Africa’s 20 most promising startups to watch in 2025

Africa’s 20 most promising startups to watch in 2025


2025 is shaping up to be a breakout year for African technology. Despite uneven funding cycles, founders across the continent are scaling category-defining products in finance, health, logistics, energy, and climate—often by tackling infrastructure challenges first, then layering software and finance on top.

Two recent rankings, by Bloomberg and Tech in Africa, capture this momentum from complementary perspectives. Together, they highlight a new generation of companies blending impact with sustainable, scalable business models.

Below is a curated Top 20, balanced across regions and sectors:

  1. Anda (Angola) — Fintech and mobility finance
  2. Dodai (Ethiopia) — Electric two- and three-wheelers
  3. Freezelink (Ghana) — Solar cold-chain as a service
  4. Flux (Kenya) — Carbon removal through enhanced weathering
  5. Koolboks (Nigeria/France, pan-Africa) — Off-grid refrigeration
  6. Klasha (Nigeria) — Cross-border payments and FX for commerce
  7. iiDENTIFii (South Africa) — Biometric KYC and liveness verification
  8. Envisionit Deep AI (South Africa) — AI-powered radiology
  9. Plentify (South Africa) — Grid-aware hot-water management
  10. Uncover (Kenya) — Melanin-first skincare brand
  11. Omniretail (Nigeria) — B2B commerce rails
  12. PalmPay (Nigeria) — Consumer super-app fintech
  13. Remedial Health (Nigeria) — Pharmaceutical supply chain
  14. eShandi (Zambia) — AI-driven credit and challenger banking
  15. Flutterwave (Nigeria) — Pan-African payments infrastructure
  16. Jumia (Pan-Africa) — E-commerce marketplace
  17. OPay (Nigeria) — Wallet and super-app
  18. Andela (Pan-Africa/Global) — Tech talent cloud
  19. M-KOPA (Kenya) — Device financing and embedded finance
  20. Yobante Express (Senegal) — Tech-enabled informal logistics

What the 2025 lists reveal

Fintech still leads—now with greater depth and reach.
Financial infrastructure continues to underpin Africa’s digital economy, but the latest generation of fintechs are pushing well beyond payments. They are extending into mobility, retail commerce, and embedded finance—building the rails on which other sectors can grow.

Last-mile supply chains go digital.
Companies such as Omniretail, Freezelink and Yobante Express are showing how digitising informal networks can unlock efficiency in retail and logistics. Their platforms are bridging the gap between small traders and larger distribution systems, modernising supply chains at true last-mile scale.
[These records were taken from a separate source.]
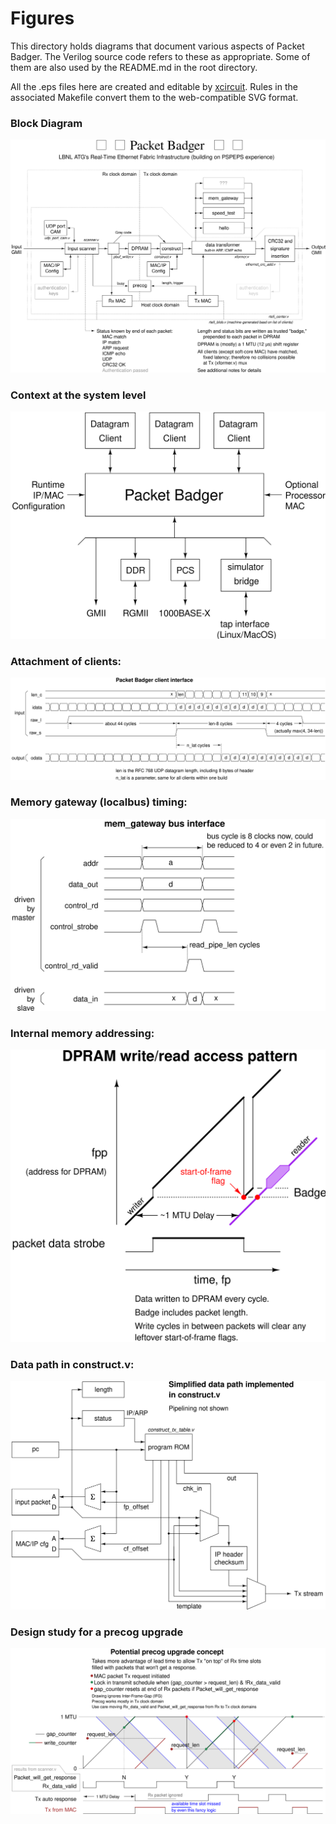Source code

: # Figures

This directory holds diagrams that document various aspects of Packet Badger.
The Verilog source code refers to these as appropriate.
Some of them are also used by the README.md in the root directory.

All the .eps files here are created and editable by [xcircuit](http://opencircuitdesign.com/xcircuit/).
Rules in the associated Makefile convert them to the web-compatible SVG format.

### Block Diagram
![block diagram](rtefi.svg)

### Context at the system level
![implementation stack block diagram](stack.svg)

### Attachment of clients:
![client interface timing diagram](clients.svg)

### Memory gateway (localbus) timing:
![mem_gateway timing](mem_gateway.svg)

### Internal memory addressing:
![memory access diagram](memory.svg)

### Data path in construct.v:
![data path diagram](tx_path.svg)

### Design study for a precog upgrade
![timing diagram](precog_upg.svg)
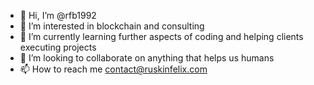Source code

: - 👋 Hi, I’m @rfb1992
- 👀 I’m interested in blockchain and consulting
- 🌱 I’m currently learning further aspects of coding and helping clients executing projects
- 💞️ I’m looking to collaborate on anything that helps us humans
- 📫 How to reach me contact@ruskinfelix.com

<!---
rfb1992/rfb1992 is a ✨ special ✨ repository because its `README.md` (this file) appears on your GitHub profile.
You can click the Preview link to take a look at your changes.
--->
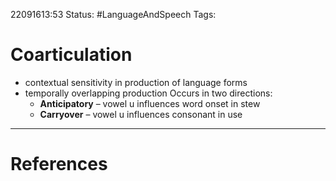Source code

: 22091613:53
Status:  #LanguageAndSpeech
Tags: 

# Coarticulation
- contextual sensitivity in production of language forms
- temporally overlapping production
	Occurs in two directions:
	- **Anticipatory** – vowel u influences word onset in stew
	- **Carryover** – vowel u influences consonant in use

---
# References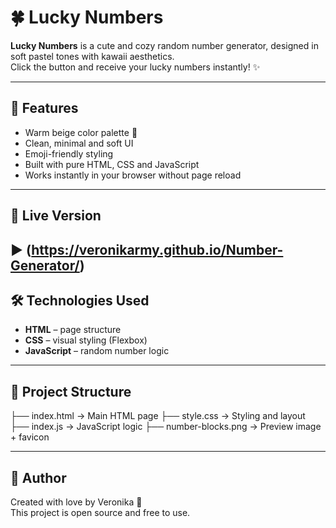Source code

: # 🍀 Lucky Numbers

**Lucky Numbers** is a cute and cozy random number generator, designed in soft pastel tones with kawaii aesthetics.  
Click the button and receive your lucky numbers instantly! ✨

---

## 🌟 Features

- Warm beige color palette 🎨  
- Clean, minimal and soft UI  
- Emoji-friendly styling  
- Built with pure HTML, CSS and JavaScript  
- Works instantly in your browser without page reload

---

## 🧪 Live Version 

▶️ (https://veronikarmy.github.io/Number-Generator/)
---

## 🛠 Technologies Used

- **HTML** – page structure  
- **CSS** – visual styling (Flexbox)  
- **JavaScript** – random number logic

---

## 📁 Project Structure

├── index.html → Main HTML page
├── style.css → Styling and layout
├── index.js → JavaScript logic
├── number-blocks.png → Preview image + favicon

---

## 🧸 Author

Created with love by Veronika 💛  
This project is open source and free to use.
Healthtech becomes essential infrastructure.
Startups like Remedial Health and Envisionit Deep AI are redefining healthcare access by turning data, diagnostics and distribution into predictable, high-quality systems. In doing so, they are elevating healthtech from a niche service to a foundational layer of public health infrastructure.

Climate and energy solutions get practical.
From off-grid cold storage to smart water heating and carbon removal, African climate-tech innovators are delivering solutions rooted in everyday realities. Their work shows that the continent’s contribution to the climate challenge is as much about adaptation and resilience as it is about mitigation.

Innovation spreads beyond the usual hubs.
Breakout companies now hail from Angola, Ethiopia, Ghana, Kenya, Nigeria, Rwanda, Senegal, South Africa and Zambia—proof that Africa’s tech renaissance is increasingly pan-continental, not limited to the traditional “big three” markets.

Even the strongest operators face hurdles such as cross-border licensing, foreign exchange volatility, fragmented distribution, and high infrastructure costs in power, warehousing, and cold chain logistics. Yet these companies are compelling precisely because they convert those constraints into competitive advantages—leveraging regulatory licences, agent networks, embedded finance, and hardware-plus-software stacks to scale efficiently.

Africa’s next decade will be defined by startups that build the rails—financial, logistical, clinical, and energy—and enable entire ecosystems to grow on top. The 20 companies featured here, drawn from Bloomberg’s innovation-focused shortlist and Tech in Africa’s growth-driven ranking, encapsulate that evolution.

Track them not only for their valuations and headlines, but for what they reveal about Africa’s operating system: it’s getting faster, smarter, and more inclusive with every quarter.